Robert said:
Malcolm McLean wrote:
news
[email protected]... [can isspace(0) be nonzero, in any locale?
You are safe. The end of string marker must be zero, and isspace() must
return false for it.
Can you cite chapter and verse for the second "must?"
From 9899:1999 §7.4.1.10:
"The isspace function tests for any character that is a standard white-
space character or is one of a locale-specific set of characters for
which isalnum is false."
"Each set is further divided into a basic character set, whose contents
are given by this subclause, and a set of zero or more locale- specific
members (which are not members of the basic character set) called
extended characters."
...
"A byte with all bits set to 0, called the null character, shall exist
in the basic execution character set; it is used to terminate a
character string."
So the null character is a member of the basic character set and
therefore cannot be a locale-specific character. Since isspace()

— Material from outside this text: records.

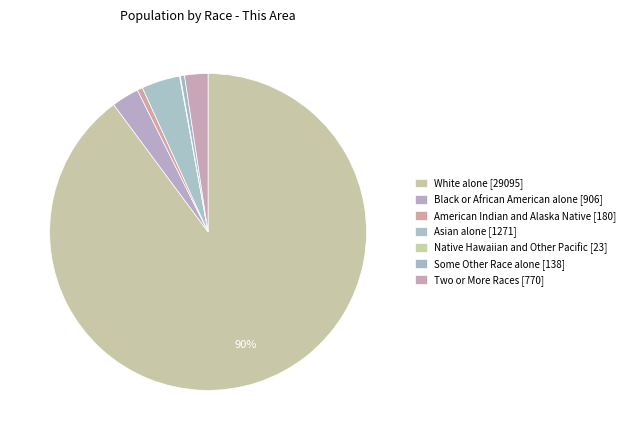

What is the largest slice in the pie chart?

White alone [29095]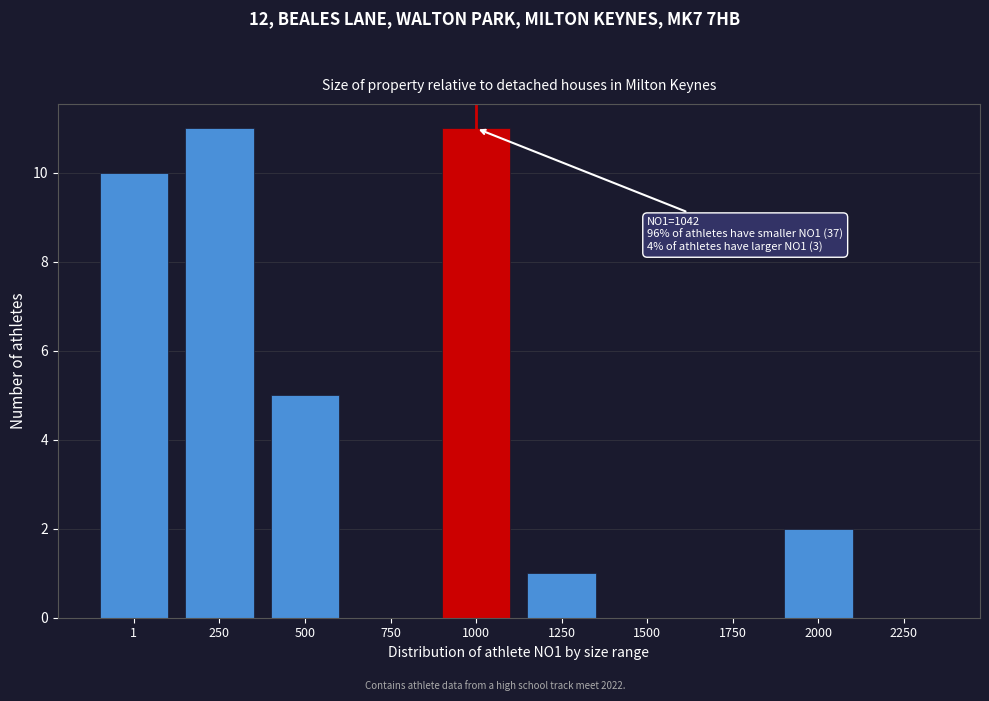

Reading left to right, list all the values displayed in this chart.

1=10	250=11	500=5	750=0	1000=11	1250=1	1500=0	1750=0	2000=2	2250=0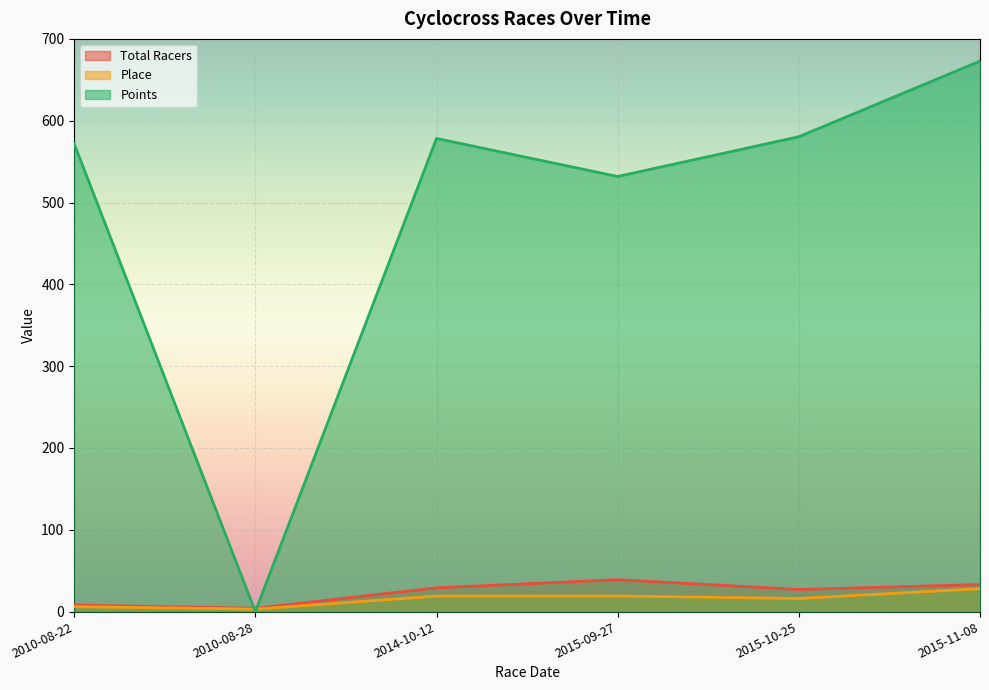

Reading left to right, list all the values displayed in this chart.

Total Racers: 2010-08-22=8.0	2010-08-28=4.0	2014-10-12=29.0	2015-09-27=39.0	2015-10-25=27.0	2015-11-08=33.0
Place: 2010-08-22=6.0	2010-08-28=3.0	2014-10-12=19.0	2015-09-27=19.0	2015-10-25=16.0	2015-11-08=28.0
Points: 2010-08-22=571.8	2010-08-28=0.0	2014-10-12=578.3	2015-09-27=531.8	2015-10-25=580.4	2015-11-08=672.8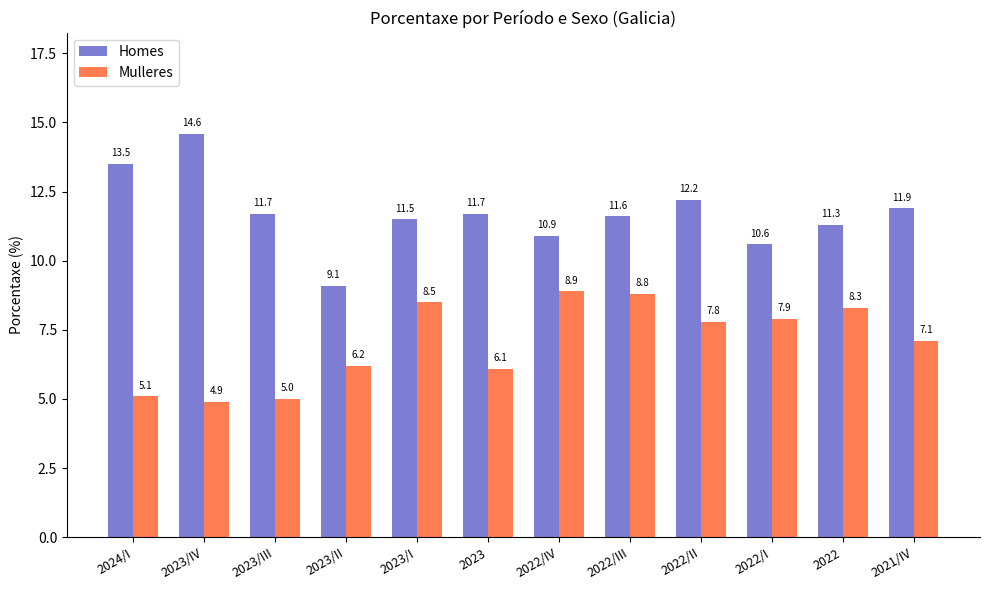

What is the difference between the highest and lowest values at 2022?

3.0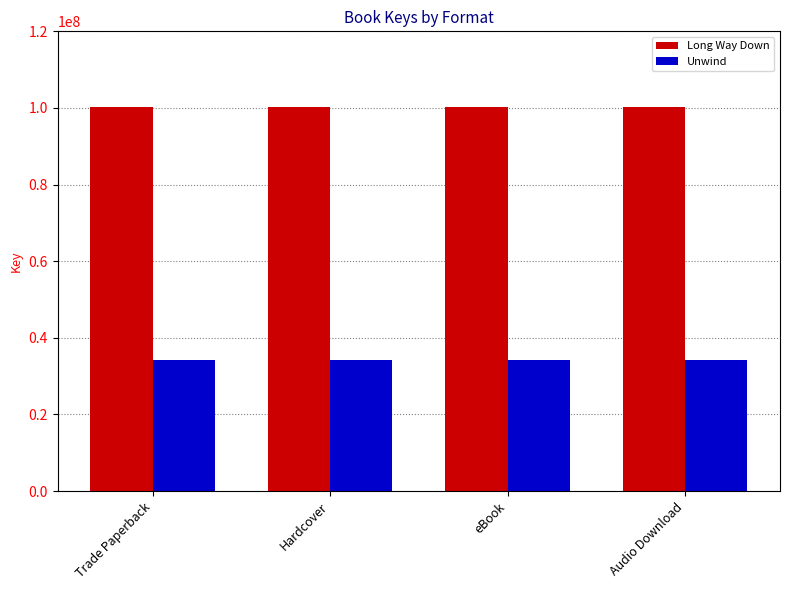

The value of Unwind at eBook is 34293211. True or false?

True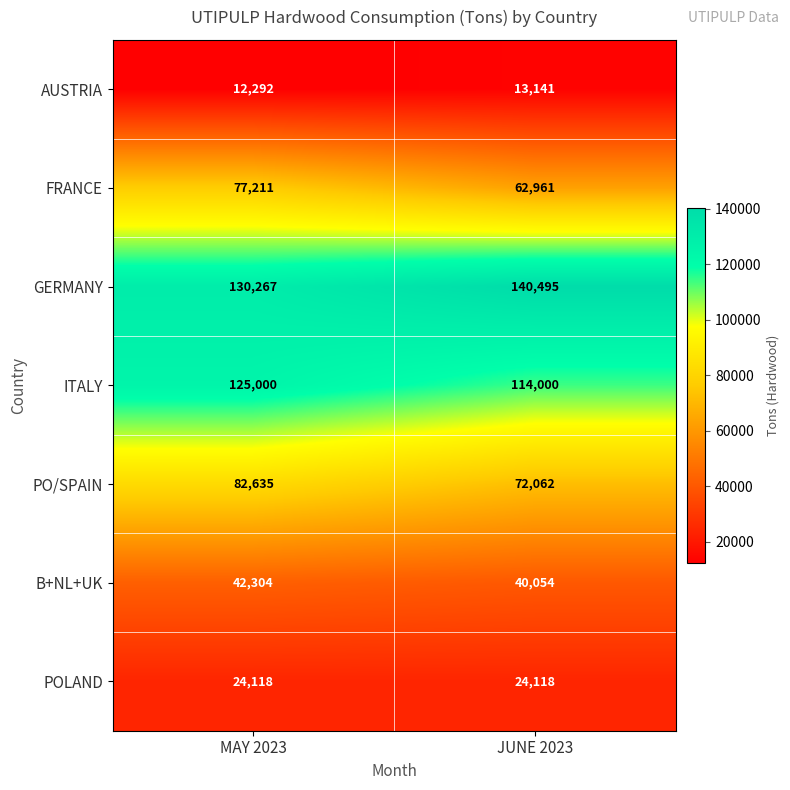

Reading left to right, extract all data points from this chart.

AUSTRIA: 12292	13141
FRANCE: 77211	62961
GERMANY: 130267	140495
ITALY: 125000	114000
PO/SPAIN: 82635	72062
B+NL+UK: 42304	40054
POLAND: 24118	24118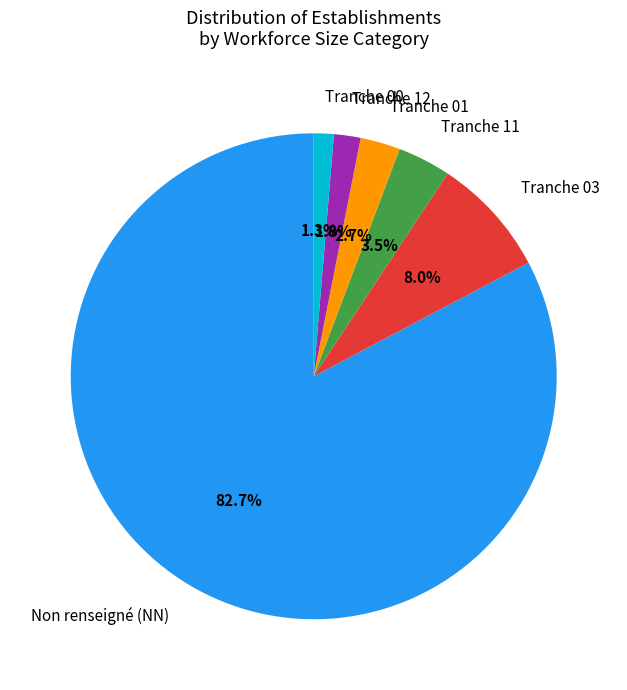

How many segments does this pie chart have?

6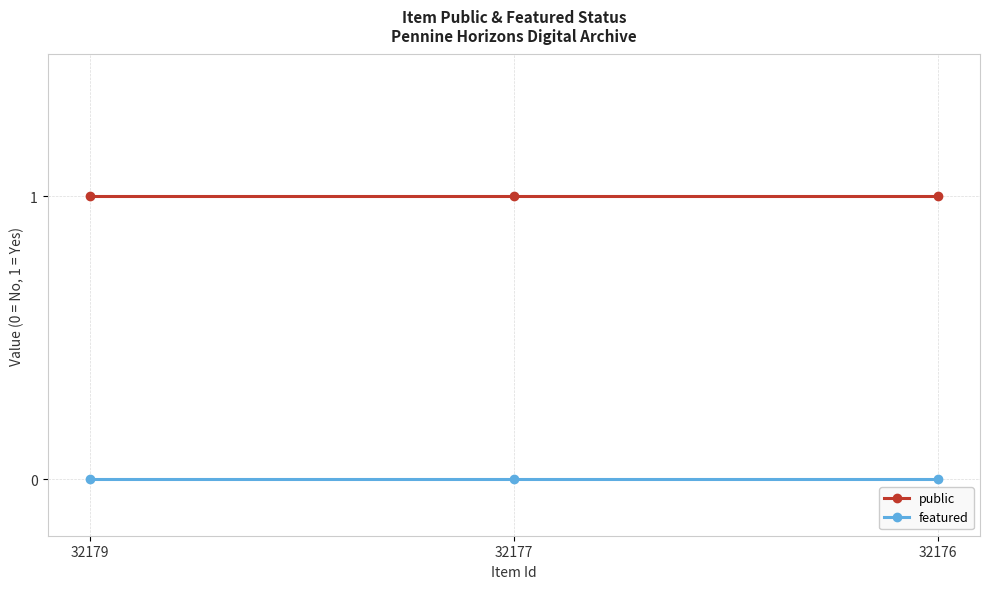

Is it true that public equals 1 at 32177?

True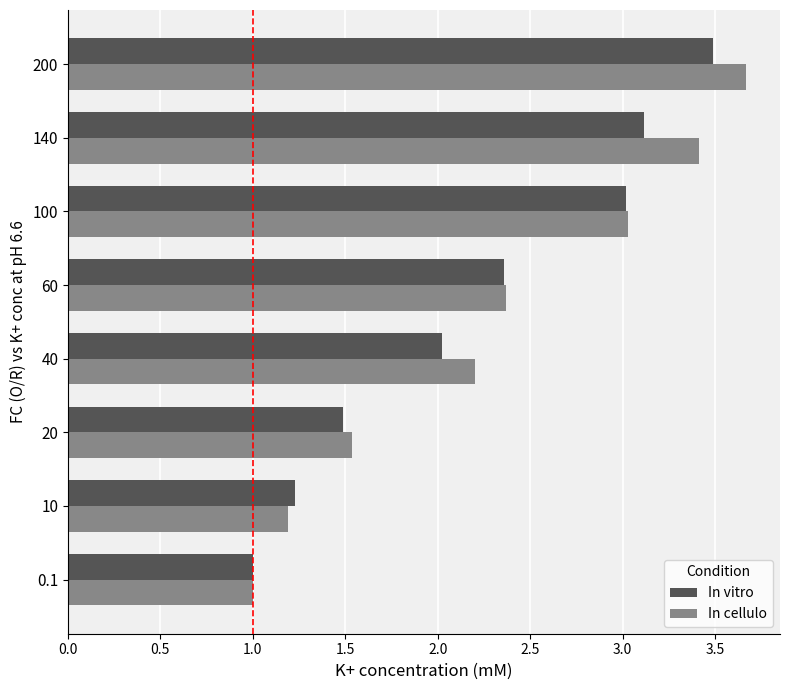

Which series has the largest range (max minus min)?

In cellulo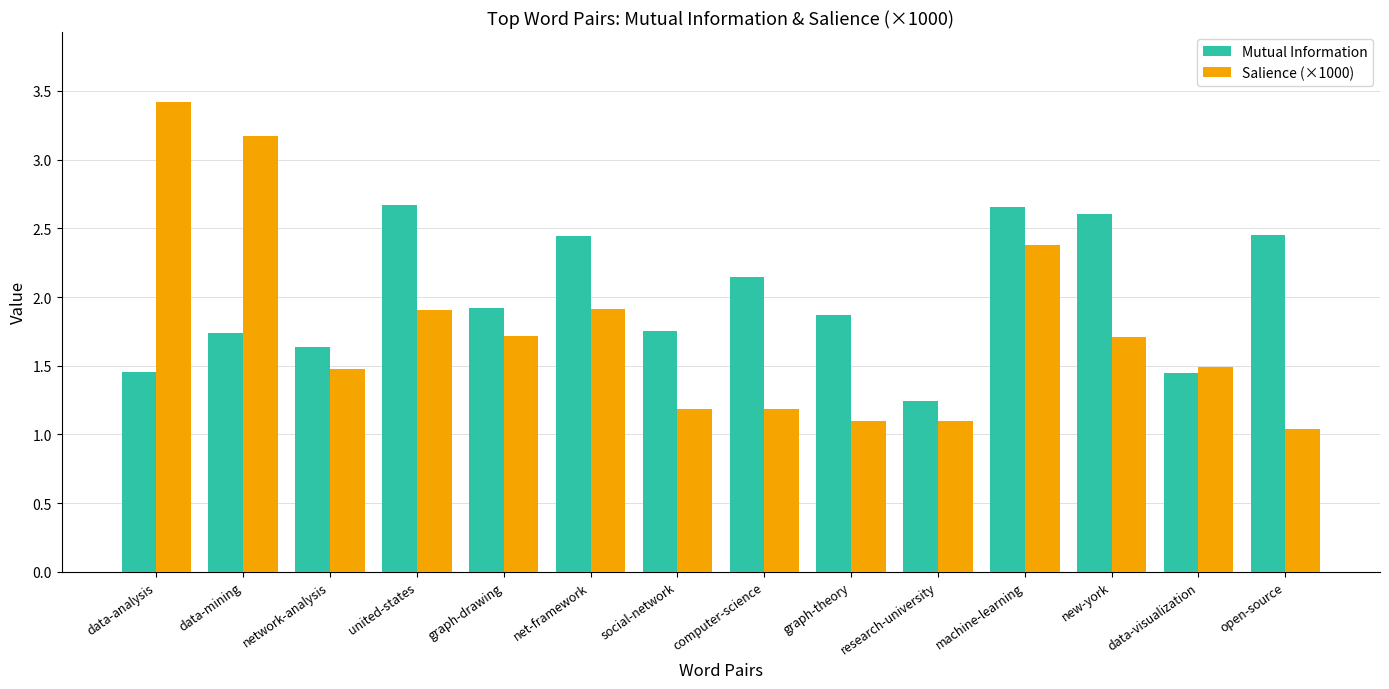

Is the value of Mutual Information at net-framework greater than the value of Salience (×1000) at data-analysis?

No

returns true only for standard white-space characters of locale-
specific characters, of which the null character is neither, it must
return false when called with the null character.
... but "locale-specific set of characters" is not the
same thing as "set of locale-specific characters." In the first case
the adjectival phrase "locale-specific" applies to "set," while in the
second it applies to "characters." "Republican delegates to the
Congress" are not "delegates to the Republican Congress."
Army1987 may have spotted a defect.
Well, I hope no such locale actually exists. If it did, given the
description of strtol():
"First, they decompose the input string into three parts: an
initial, possibly empty, sequence of white-space characters (as
specified by the isspace function), a subject sequence resembling
an integer represented in some radix determined by the value of
base, and a final string of one or more unrecognized characters,
including the terminating null character of the input string.
Then, they attempt to convert the subject sequence to an integer,
and return the result."
I would expect that in such a locale, strtol(" ", &endptr, 10)
would be likely to behave strangely, and
char p[2][4] = { " ", "100" }; strtol(p[0], &endptr, 10)
would almost surely behave strangely. I was surprised by the
Standard not (apparently) forbidding that. The reason why I asked
that is:
I am writing a replacement of strtoul() which doesn't handle
negative numbers (i.e. treats '-' as an invalid character).
unsigned long int ustrtoul(const char *nptr, char **endptr,
int base)
{
const char *cursor;
for (cursor = nptr; isspace((unsigned char)*cursor); cursor++)
continue;
if (*cursor == '-') { /* Now *cursor is the first nonWS */
if (endptr != NULL)
*endptr = (char *)nptr; /* endptr should be const char**, */
/* but is char** to mimic strtoul() */
return 0;
} else
return strtoul(nptr, endptr, base);
}
If there were a locale with isspace('\0') != 0, that would cause
UB, but possibly even the "real" strtoul() would.